* [SUPPLIED TEXT]:
########

I’m a racist.
I tried beginning this conversation differently; for instance, by talking about how incredibly difficult hearing about the events unfolding in Ferguson has been, but that route’s been mired in political and rhetorical polarization with each side mustering proof texts and arrest records and gas station theft footage to bolster pre-existing opinions about race and ethnicity in America.
So, as a way of burning away all the unnecessary pretense, posturing and defensive cries of “but that joke wasn’t racist because everyone is laughing” I thought I’d begin by removing a speck in order to start helping extract a log a bit later.
So, once again, and this time with feeling: I’m a racist.
I pre-judge.
I’m not colorblind.
I’ve identified certain parts of town as desirable or undesirable based upon who lives there.
I’ve scapegoated other people and groups of people in order to justify the guilt my privileged position in society affords me.
I’ve sat silently while friends and loved ones have uttered hate speech and Darwinian explanations for the segregation of “the races.”
I’ve locked my door or quickened my step to avoid people I deem inherently “dangerous,” and often, these people look a great deal unlike me.
For a time, I allowed the percentage of an individual’s exposed underwear to determine the trustworthiness, safety and worth of someone I’d never met.
Now, it would be entirely unhelpful to use this moment to appeal to you, the Internet, as a way of washing my hands of my confessed failures to understand and live in solidarity with people on the underside of my white privilege.
To be clear: I’m not fishing for absolution or indulgence or cries of innocence to remind me that I’m not all that bad. Mainly because it is my very inability to sit with my mistakes when it comes to race and ethnicity that removes the opportunity for not only repentance, but also reconciliation and, if you’re the praying type, resurrection even.

########

* [RECORD SET]:
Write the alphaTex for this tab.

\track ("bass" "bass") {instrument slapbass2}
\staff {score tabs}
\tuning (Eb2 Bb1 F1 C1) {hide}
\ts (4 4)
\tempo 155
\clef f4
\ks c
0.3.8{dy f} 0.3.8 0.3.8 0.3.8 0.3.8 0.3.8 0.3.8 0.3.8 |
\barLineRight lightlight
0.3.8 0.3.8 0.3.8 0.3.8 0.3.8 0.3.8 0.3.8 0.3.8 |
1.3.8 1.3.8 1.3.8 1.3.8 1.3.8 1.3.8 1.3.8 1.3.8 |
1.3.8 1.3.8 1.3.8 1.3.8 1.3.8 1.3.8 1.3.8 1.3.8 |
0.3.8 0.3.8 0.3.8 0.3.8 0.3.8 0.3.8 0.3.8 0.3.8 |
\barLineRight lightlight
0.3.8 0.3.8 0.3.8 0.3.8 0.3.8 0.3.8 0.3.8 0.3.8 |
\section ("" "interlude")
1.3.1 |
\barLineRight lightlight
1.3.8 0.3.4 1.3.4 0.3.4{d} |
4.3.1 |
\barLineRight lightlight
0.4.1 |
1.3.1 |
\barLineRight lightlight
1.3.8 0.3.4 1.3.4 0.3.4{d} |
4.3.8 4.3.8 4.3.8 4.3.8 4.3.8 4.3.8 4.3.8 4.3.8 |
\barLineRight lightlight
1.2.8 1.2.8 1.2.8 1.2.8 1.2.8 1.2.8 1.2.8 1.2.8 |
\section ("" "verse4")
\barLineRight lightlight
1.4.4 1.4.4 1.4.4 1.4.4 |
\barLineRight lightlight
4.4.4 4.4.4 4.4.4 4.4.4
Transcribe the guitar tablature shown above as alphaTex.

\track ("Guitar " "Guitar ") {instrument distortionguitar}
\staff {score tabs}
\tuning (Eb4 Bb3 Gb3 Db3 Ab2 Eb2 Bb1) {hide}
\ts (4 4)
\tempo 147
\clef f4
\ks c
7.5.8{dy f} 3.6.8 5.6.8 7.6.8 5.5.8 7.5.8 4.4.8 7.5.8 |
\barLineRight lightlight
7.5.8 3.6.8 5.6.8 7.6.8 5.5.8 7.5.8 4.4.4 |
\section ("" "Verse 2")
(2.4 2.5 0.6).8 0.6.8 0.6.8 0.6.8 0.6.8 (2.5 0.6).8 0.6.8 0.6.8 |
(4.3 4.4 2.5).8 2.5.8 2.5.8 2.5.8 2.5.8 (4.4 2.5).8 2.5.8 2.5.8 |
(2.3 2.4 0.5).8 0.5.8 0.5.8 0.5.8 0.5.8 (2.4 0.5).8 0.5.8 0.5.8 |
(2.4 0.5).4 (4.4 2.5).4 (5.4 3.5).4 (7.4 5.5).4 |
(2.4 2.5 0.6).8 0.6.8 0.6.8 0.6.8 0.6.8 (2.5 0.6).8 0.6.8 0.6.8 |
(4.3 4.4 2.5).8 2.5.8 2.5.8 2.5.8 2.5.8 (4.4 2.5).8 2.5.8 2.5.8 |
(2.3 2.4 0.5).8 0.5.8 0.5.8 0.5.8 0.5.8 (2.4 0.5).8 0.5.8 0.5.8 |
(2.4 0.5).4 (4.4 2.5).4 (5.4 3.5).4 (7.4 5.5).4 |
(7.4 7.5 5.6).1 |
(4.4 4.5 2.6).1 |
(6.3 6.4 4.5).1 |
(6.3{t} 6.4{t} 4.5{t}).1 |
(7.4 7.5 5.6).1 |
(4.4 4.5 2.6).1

########

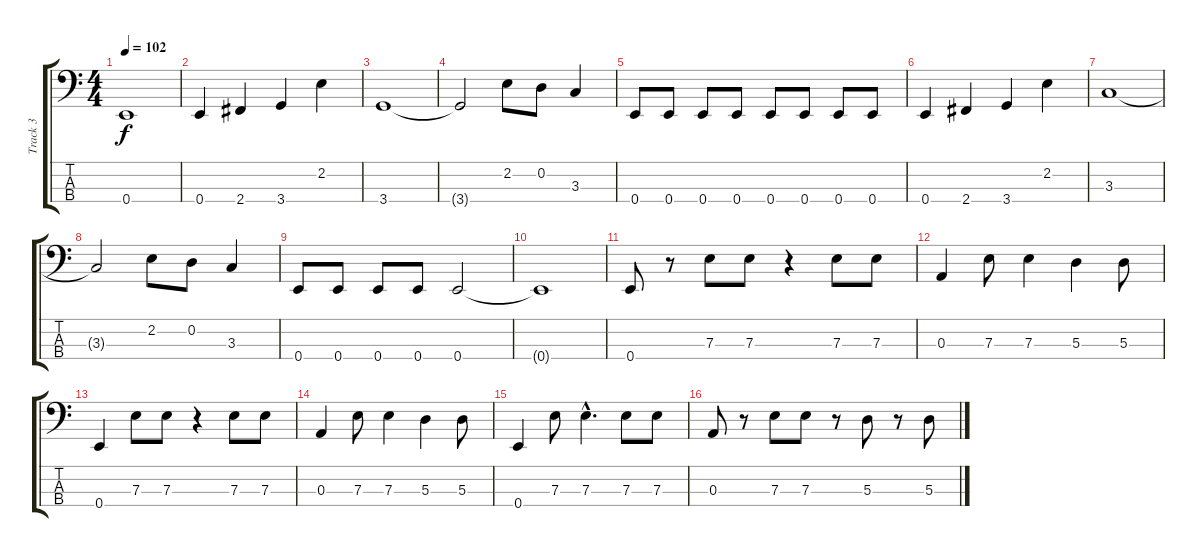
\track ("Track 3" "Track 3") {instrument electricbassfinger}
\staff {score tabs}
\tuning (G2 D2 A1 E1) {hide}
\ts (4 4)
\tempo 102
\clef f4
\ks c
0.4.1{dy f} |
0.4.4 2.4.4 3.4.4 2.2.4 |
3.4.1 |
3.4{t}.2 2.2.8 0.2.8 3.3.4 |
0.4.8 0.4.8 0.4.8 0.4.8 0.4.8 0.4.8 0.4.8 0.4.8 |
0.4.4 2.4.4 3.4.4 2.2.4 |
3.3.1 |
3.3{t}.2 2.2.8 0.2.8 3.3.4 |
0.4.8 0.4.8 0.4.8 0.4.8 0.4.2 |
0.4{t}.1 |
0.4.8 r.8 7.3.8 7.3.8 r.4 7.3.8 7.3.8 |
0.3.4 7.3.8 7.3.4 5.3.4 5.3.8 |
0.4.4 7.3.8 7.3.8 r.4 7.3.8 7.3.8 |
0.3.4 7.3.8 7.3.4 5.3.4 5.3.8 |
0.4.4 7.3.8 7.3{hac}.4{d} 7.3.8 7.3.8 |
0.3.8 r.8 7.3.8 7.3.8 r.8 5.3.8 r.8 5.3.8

########

* [SET TASK]: Return the portion of the essay on race and Ferguson starting at "So, as a way" and ending at "feeling: I’m a racist.", copied word for word.

* [EXERCISE ANSWER]:
So, as a way of burning away all the unnecessary pretense, posturing and defensive cries of “but that joke wasn’t racist because everyone is laughing” I thought I’d begin by removing a speck in order to start helping extract a log a bit later.
So, once again, and this time with feeling: I’m a racist.